Tasks to perform:
[A] Render the sentence "It often makes me more conscious of local commits." from the email about commit merge options into Spanish.
[B] Write the next part of the email about commit merge options, picking up after its final line.

-1 for (a): no need to see all the private branch commits from contributor.
It often makes me more conscious of local commits.
+1 for (b): with committer replacing the squashed commit messages with
'[BEAM-jira or PRID]: Brief cut-n-paste (or longer if it contributor
provided one)'.
-1 for (c): This is quite painful for contributors to work with if there
has been merge conflict with master. Especially for larger PRs with
multiple updates.

On Tue, Nov 28, 2017 at 10:24 AM, Lukasz Cwik <lc...@google.com> wrote:

> Is it possible for mergebot to auto squash any fixup! and perform the
> merge commit as described in (a), if so then I would vote for mergebot.
>
> Without mergebot, I vote:
> (a) 0 I like squashing fixup!

Recorded data:
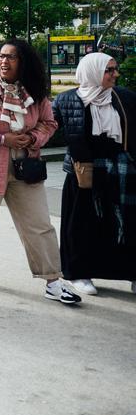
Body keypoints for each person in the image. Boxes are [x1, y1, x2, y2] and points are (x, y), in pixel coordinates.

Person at [0, 40, 81, 304]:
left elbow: (49, 123)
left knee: (39, 225)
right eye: (1, 56)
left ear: (23, 62)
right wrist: (1, 139)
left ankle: (52, 280)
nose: (4, 61)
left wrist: (34, 138)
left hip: (26, 170)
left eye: (11, 57)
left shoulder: (36, 96)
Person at [53, 52, 136, 296]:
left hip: (120, 169)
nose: (115, 74)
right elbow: (48, 128)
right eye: (109, 70)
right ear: (93, 71)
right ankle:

Your responses:
[A] A menudo me hace más consciente de los commits locales.

[B]
> (b) -1
> (c) +1 Most of our PRs are for focused singular changes which is why I
> would rather squash everything over not squashing anything
>
>
>
> On Tue, Nov 28, 2017 at 9:57 AM, Kenneth Knowles <k...@google.com> wrote:
>
>> On Tue, Nov 28, 2017 at 9:51 AM, Ben Chambers <bchamb...@google.com>
>> wrote:
>>
>>> One risk to "squash and merge" is that it may lead to commits that don't
>>> have clean descriptions -- for instance, commits like "Fixing review
>>> comments" will show up. If we use (a) these would also show up as separate
>>> commits. It seems like there are two cases of multiple commits in a PR:
>>>
>>> 1. Multiple commits in a PR that have semantic meaning (eg., a PR
>>> performed N steps, split across N commits). In this case, keeping the
>>> descriptions and performing either a merge (if the commits are separately
>>> valid) or squash (if we want the commits to become a single commit in
>>> master) probably makes sense.
>>>
>>
>> Keep 'em
>>
>>
>>> 2. Multiple commits in a PR that just reflect the review history. In
>>> this case, we should probably ask the PR author to explicitly rebase their
>>> PR to have semantically meaningful commits prior to merging. (Eg., do a
>>> rebase -i).
>>>
>>
>> Ask the author to squash 'em.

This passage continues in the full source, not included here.